13. De rechtbank komt tot de conclusie dat het bestreden besluit is genomen in strijd met het zorgvuldigheidsbeginsel en geen goede motivering bevat. Voor zover eiser nog overige beroepsgronden heeft aangevoerd, behoeven deze geen bespreking.

Conclusie en gevolgen

14. Het beroep is gegrond en de rechtbank vernietigt het bestreden besluit. De rechtbank ziet geen aanleiding om zelf in de zaak te voorzien. De staatssecretaris dient immers zowel op het punt van de pushbacks, als op het punt van de opvang nader onderzoek te verrichten. Ook ziet de rechtbank geen aanleiding om een bestuurlijke lus toe te passen, omdat dat naar het zich laat aanzien geen doelmatige en efficiënte afdoeningswijze zou inhouden. De staatssecretaris zal daarom een nieuw besluit moeten nemen met inachtneming van deze uitspraak. De rechtbank stelt hiervoor een termijn van vier weken. Gelet op het voorgaande ziet de rechtbank geen aanleiding om de zaak aan te houden in afwachting van de uitspraak van de Afdeling.
15. Omdat het beroep gegrond is krijgt eiser een vergoeding van zijn proceskosten. De staatssecretaris moet deze vergoeding betalen. Deze vergoeding bedraagt € 1.674,- omdat de gemachtigde van eiser een beroepschrift heeft ingediend en aan de zitting heeft deelgenomen. Verder zijn er geen kosten gemaakt die vergoed kunnen worden.
8 Zie ook de vergelijkbare uitspraak van deze rechtbank, zittingsplaats Zwolle, van 26 april 2023, ECLI:NL:RBDHA:2023:6503.

Beslissing

De rechtbank:
  • verklaart het beroep gegrond;
  • vernietigt het besluit van 4 mei 2023;
  • draagt de staatssecretaris op binnen vier weken na de dag van verzending van deze uitspraak een nieuw besluit te nemen op het bezwaar, waarbij rekening wordt gehouden met deze uitspraak;
  • veroordeelt de staatssecretaris tot betaling van € 1.674,- aan proceskosten aan eiser.
Deze uitspraak is gedaan door mr.
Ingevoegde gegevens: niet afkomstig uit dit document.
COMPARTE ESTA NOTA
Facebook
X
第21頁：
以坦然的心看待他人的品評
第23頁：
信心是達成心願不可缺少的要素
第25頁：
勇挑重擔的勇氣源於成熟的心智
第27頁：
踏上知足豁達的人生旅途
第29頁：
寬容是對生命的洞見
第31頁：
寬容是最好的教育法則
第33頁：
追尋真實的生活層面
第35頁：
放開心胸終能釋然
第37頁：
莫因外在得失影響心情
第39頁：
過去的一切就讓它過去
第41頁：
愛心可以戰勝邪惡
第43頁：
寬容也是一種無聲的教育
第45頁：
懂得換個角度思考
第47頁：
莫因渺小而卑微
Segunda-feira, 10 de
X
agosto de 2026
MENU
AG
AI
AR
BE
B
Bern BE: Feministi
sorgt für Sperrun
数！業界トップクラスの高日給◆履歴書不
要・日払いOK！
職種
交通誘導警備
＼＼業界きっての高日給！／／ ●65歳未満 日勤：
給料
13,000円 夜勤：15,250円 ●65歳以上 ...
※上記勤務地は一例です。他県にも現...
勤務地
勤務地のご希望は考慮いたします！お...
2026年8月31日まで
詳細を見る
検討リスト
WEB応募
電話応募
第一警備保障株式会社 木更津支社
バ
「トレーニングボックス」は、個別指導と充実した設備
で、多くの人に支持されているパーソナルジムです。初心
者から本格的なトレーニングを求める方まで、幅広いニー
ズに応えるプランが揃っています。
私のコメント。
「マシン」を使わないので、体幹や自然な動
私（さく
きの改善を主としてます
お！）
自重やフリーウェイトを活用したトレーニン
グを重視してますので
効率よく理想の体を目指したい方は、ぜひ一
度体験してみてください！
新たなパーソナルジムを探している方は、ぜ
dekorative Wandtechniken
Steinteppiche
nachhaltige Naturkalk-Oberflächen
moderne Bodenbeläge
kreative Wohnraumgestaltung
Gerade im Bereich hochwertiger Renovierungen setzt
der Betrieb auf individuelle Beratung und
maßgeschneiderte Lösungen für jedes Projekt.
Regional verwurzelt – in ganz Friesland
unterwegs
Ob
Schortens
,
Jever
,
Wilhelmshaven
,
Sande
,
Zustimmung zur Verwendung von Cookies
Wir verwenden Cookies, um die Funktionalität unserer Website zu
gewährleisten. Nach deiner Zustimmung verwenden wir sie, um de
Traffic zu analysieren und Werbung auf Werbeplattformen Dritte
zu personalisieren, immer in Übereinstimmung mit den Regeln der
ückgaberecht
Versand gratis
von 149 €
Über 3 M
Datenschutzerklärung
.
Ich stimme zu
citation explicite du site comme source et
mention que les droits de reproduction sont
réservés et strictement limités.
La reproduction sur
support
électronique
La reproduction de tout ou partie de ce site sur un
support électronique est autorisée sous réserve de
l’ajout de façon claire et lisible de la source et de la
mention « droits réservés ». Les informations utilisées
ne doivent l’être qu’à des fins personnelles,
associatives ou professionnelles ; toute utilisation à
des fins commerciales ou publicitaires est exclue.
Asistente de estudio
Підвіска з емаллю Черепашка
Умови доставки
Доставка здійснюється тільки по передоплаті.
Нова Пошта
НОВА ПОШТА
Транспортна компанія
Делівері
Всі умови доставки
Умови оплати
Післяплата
P.J.M. Mol, rechter, in aanwezigheid van mr. S.J. Valk, griffier.
De uitspraak is uitgesproken in het openbaar en bekendgemaakt op:
20 juni 2023

Documentcode: [documentcode]

Informatie over hoger beroep

Een partij die het niet eens is met deze uitspraak, kan een hogerberoepschrift sturen naar de Afdeling bestuursrechtspraak van de Raad van State waarin wordt uitgelegd waarom deze partij het niet eens is met de uitspraak. Het hogerberoepschrift moet worden ingediend binnen 1 week na de dag waarop deze uitspraak is verzonden. Kan de indiener de behandeling van het hoger beroep niet afwachten, omdat de zaak spoed heeft, dan kan de indiener de voorzieningenrechter van de Afdeling bestuursrechtspraak van de Raad van State vragen om een voorlopige voorziening (een tijdelijke maatregel) te treffen.